**WHAT TO PRODUCE**
Copy exactly the lines of the data below that run from the line holding "Evropski Zeleni dogovor" through the line holding "1. 졸업작품 심사를 통해 졸업 여부를 결정한다.", both ends included.

(Saved data entries)
BEGIN

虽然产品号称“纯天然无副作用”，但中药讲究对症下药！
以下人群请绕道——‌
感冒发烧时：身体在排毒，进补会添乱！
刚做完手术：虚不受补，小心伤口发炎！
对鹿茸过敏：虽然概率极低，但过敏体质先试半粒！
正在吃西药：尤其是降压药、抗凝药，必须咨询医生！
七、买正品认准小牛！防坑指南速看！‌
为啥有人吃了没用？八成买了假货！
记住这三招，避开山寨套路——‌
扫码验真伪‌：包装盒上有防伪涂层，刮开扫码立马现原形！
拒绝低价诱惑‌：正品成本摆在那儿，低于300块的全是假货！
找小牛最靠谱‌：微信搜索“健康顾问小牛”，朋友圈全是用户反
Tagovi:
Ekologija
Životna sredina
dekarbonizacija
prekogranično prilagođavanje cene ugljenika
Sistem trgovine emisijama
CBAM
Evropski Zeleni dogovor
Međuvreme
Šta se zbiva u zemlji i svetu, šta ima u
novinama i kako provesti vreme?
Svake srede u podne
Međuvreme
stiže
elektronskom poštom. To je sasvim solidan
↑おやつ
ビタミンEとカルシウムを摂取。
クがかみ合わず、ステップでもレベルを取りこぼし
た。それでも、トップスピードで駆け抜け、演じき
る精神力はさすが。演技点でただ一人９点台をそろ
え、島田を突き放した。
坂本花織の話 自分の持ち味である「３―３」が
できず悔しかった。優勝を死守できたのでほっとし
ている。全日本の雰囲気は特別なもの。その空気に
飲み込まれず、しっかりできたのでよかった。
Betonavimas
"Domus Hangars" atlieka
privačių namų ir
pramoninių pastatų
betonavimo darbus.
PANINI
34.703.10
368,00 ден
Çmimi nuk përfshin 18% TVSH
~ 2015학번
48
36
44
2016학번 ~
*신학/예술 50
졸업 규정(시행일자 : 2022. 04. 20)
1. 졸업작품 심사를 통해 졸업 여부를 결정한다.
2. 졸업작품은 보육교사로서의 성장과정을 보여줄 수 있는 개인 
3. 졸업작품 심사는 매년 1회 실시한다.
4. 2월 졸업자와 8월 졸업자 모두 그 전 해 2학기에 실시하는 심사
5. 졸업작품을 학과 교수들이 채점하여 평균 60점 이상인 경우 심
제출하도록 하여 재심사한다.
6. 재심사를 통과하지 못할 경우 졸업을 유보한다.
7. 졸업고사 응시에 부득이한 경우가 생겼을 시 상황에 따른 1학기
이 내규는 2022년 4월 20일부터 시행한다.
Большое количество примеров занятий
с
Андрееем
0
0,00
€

END

**RESULT**
Evropski Zeleni dogovor
Međuvreme
Šta se zbiva u zemlji i svetu, šta ima u
novinama i kako provesti vreme?
Svake srede u podne
Međuvreme
stiže
elektronskom poštom. To je sasvim solidan
↑おやつ
ビタミンEとカルシウムを摂取。
クがかみ合わず、ステップでもレベルを取りこぼし
た。それでも、トップスピードで駆け抜け、演じき
る精神力はさすが。演技点でただ一人９点台をそろ
え、島田を突き放した。
坂本花織の話 自分の持ち味である「３―３」が
できず悔しかった。優勝を死守できたのでほっとし
ている。全日本の雰囲気は特別なもの。その空気に
飲み込まれず、しっかりできたのでよかった。
Betonavimas
"Domus Hangars" atlieka
privačių namų ir
pramoninių pastatų
betonavimo darbus.
PANINI
34.703.10
368,00 ден
Çmimi nuk përfshin 18% TVSH
~ 2015학번
48
36
44
2016학번 ~
*신학/예술 50
졸업 규정(시행일자 : 2022. 04. 20)
1. 졸업작품 심사를 통해 졸업 여부를 결정한다.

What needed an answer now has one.